Pelvic Floor Rehabilitation

according to the Integral Theory

The Integral Theory System for pelvic floor rehabilitation (PFR) differs from traditional methods in four major ways:


1. It addresses symptoms of urgency, nocturia, frequency, abnormal emptying and pelvic pain in addition to stress incontinence
2. It introduces two new techniques , squatting and reverse pushdown exercises so as to strengthen the 3 directional muscle forces.
3. It combines electrotherapy, hormones, fast and slow twitch exercises.
4. It is designed to seamlessly fit into a patient’s daily routine.


The regime consists of four visits in three months. The Pictorial Diagnostic Algorithm (fig 1-11) guides diagnosis of anatomical defects in the anterior, middle and posterior zones of the vagina. Hormone replacement therapy (HRT) is administered to thicken epithelium and prevent collagen loss. Electrotherapy is given for 20 minutes a day for the first four weeks to improve neuromuscular transmission. The patients do slow twitch muscle exercises - squatting or sitting on a rubber ‘fit’ ball - for a total of 20 minutes per day.

First Visit

The patient is instructed in a Kegel exercise routine, two lots of twelve, three times per day. The exercises are performed in bed, face downwards, morning and night with legs apart, according to the methods of Bo (1990). The remaining 24 squeezes are performed at lunchtime or during visits to the toilet. It is helpful for the patient to visualise squeezing the sides of a lemon inwards, or to pretend she is cutting off her urine stream. Endocavity electrical stimulation of 20 minutes per day is prescribed for four weeks. With any anterior zone defect, the probe is placed just inside the introitus on alternate days and in the posterior fornix every other day. The aim is to strengthen both PCM and LP. With pure posterior zone defects, the probe is placed in the posterior fornix only. Squatting or sitting on a ‘fit ball’ for a total of 20 minutes per day if possible is encouraged as a universal slow-twitch exercise. The aim is to integrate this activity into the patient’s daily routine. For instance, the patient is encouraged to substitute squatting for bending at all times. If a patient has arthritis, she may sit on the end of a chair with legs apart or on a fitball. Compliance is vastly improved by explaining the principles behind the exercises, and encouraging patients to plan and record their daily routine.

Second Visit

In patients without a cystocoele, a reverse downward thrust is taught on the second visit. The patient presses upwards with the probe or a finger placed approximately 2 cm inwards from the introitus, and strains downwards. The downward thrust is now alternated with the Kegel squeezes, each three times per day. The downward-acting exercises strengthen the fast twitch fibres of all three directional muscle forces.

Third Visit

The attendant checks the patient compliance (diary), discusses how she has incorporated the programme into her daily routine, and reinforces the aims and principles of the programme.
At the three month review (fourth visit), in consultation with the patient, a decision is made whether to proceed to surgery, or continue with Maintenance PFR.


Maintenance PFR

By the end of three months, it is assumed that the patients have incorporated the exercises into their normal routine. Squeezing is alternated with the downward thrust, a total of six sets of 12 exercises per day. Squatting is by now an acquired habit. Electrotherapy is performed five days per month. The patient is advised to continue this routine for the rest of her life.

Comments

Almost 70% of patients who completed the treatment seemed unwilling to perform the reverse pushdown exercises. Squatting, Kegel and electrotherapy were well received.
Results of the First study (Petros & Skilling, 2001)

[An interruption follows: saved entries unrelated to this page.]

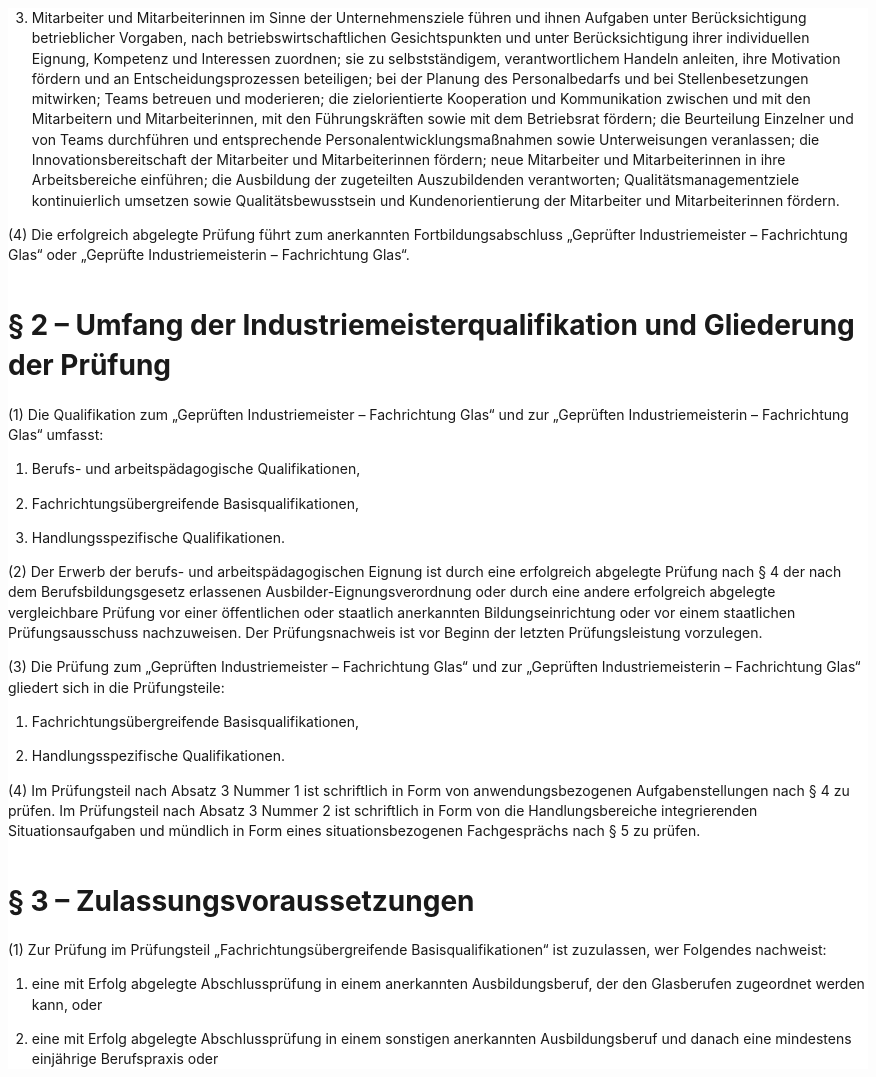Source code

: 3. Mitarbeiter und Mitarbeiterinnen im Sinne der Unternehmensziele führen und ihnen Aufgaben unter Berücksichtigung betrieblicher Vorgaben, nach betriebswirtschaftlichen Gesichtspunkten und unter Berücksichtigung ihrer individuellen Eignung, Kompetenz und Interessen zuordnen; sie zu selbstständigem, verantwortlichem Handeln anleiten, ihre Motivation fördern und an Entscheidungsprozessen beteiligen; bei der Planung des Personalbedarfs und bei Stellenbesetzungen mitwirken; Teams betreuen und moderieren; die zielorientierte Kooperation und Kommunikation zwischen und mit den Mitarbeitern und Mitarbeiterinnen, mit den Führungskräften sowie mit dem Betriebsrat fördern; die Beurteilung Einzelner und von Teams durchführen und entsprechende Personalentwicklungsmaßnahmen sowie Unterweisungen veranlassen; die Innovationsbereitschaft der Mitarbeiter und Mitarbeiterinnen fördern; neue Mitarbeiter und Mitarbeiterinnen in ihre Arbeitsbereiche einführen; die Ausbildung der zugeteilten Auszubildenden verantworten; Qualitätsmanagementziele kontinuierlich umsetzen sowie Qualitätsbewusstsein und Kundenorientierung der Mitarbeiter und Mitarbeiterinnen fördern.

(4) Die erfolgreich abgelegte Prüfung führt zum anerkannten Fortbildungsabschluss „Geprüfter Industriemeister – Fachrichtung Glas“ oder „Geprüfte Industriemeisterin – Fachrichtung Glas“.

# § 2 – Umfang der Industriemeisterqualifikation und Gliederung der Prüfung

(1) Die Qualifikation zum „Geprüften Industriemeister – Fachrichtung Glas“ und zur „Geprüften Industriemeisterin – Fachrichtung Glas“ umfasst:

1. Berufs- und arbeitspädagogische Qualifikationen,

2. Fachrichtungsübergreifende Basisqualifikationen,

3. Handlungsspezifische Qualifikationen.

(2) Der Erwerb der berufs- und arbeitspädagogischen Eignung ist durch eine erfolgreich abgelegte Prüfung nach § 4 der nach dem Berufsbildungsgesetz erlassenen Ausbilder-Eignungsverordnung oder durch eine andere erfolgreich abgelegte vergleichbare Prüfung vor einer öffentlichen oder staatlich anerkannten Bildungseinrichtung oder vor einem staatlichen Prüfungsausschuss nachzuweisen. Der Prüfungsnachweis ist vor Beginn der letzten Prüfungsleistung vorzulegen.

(3) Die Prüfung zum „Geprüften Industriemeister – Fachrichtung Glas“ und zur „Geprüften Industriemeisterin – Fachrichtung Glas“ gliedert sich in die Prüfungsteile:

1. Fachrichtungsübergreifende Basisqualifikationen,

2. Handlungsspezifische Qualifikationen.

(4) Im Prüfungsteil nach Absatz 3 Nummer 1 ist schriftlich in Form von anwendungsbezogenen Aufgabenstellungen nach § 4 zu prüfen. Im Prüfungsteil nach Absatz 3 Nummer 2 ist schriftlich in Form von die Handlungsbereiche integrierenden Situationsaufgaben und mündlich in Form eines situationsbezogenen Fachgesprächs nach § 5 zu prüfen.

# § 3 – Zulassungsvoraussetzungen

(1) Zur Prüfung im Prüfungsteil „Fachrichtungsübergreifende Basisqualifikationen“ ist zuzulassen, wer Folgendes nachweist:

1. eine mit Erfolg abgelegte Abschlussprüfung in einem anerkannten Ausbildungsberuf, der den Glasberufen zugeordnet werden kann, oder

2. eine mit Erfolg abgelegte Abschlussprüfung in einem sonstigen anerkannten Ausbildungsberuf und danach eine mindestens einjährige Berufspraxis oder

Sixty patients completed the study. Improvement was defined as >50% improvement in their
symptoms (see Table 1).

Results of the Second Study (Skilling, PM and Petros PE (2004))

Of 147 patients (mean age 52.5years), 53% completed the programme. Median QOL improvement reported was 66%, mean cough stress test urine loss reduced from 2.2 gm (range 0-20.3 gm) to 0.2 gm (range 0-1.4 gm), p=<0.005 and 24 hour pad urine loss from a mean of 3.7 mg (range 0-21.8 mg) to a mean of 0.76 mg (range 0-9.3 gm), p=<0.005.
Frequency, nocturia were significantly improved (p=<0.005). Residual urine reduced from mean 202 ml to mean 71 ml(p=<0.005) (See Table 2 for improvement in individual symptoms).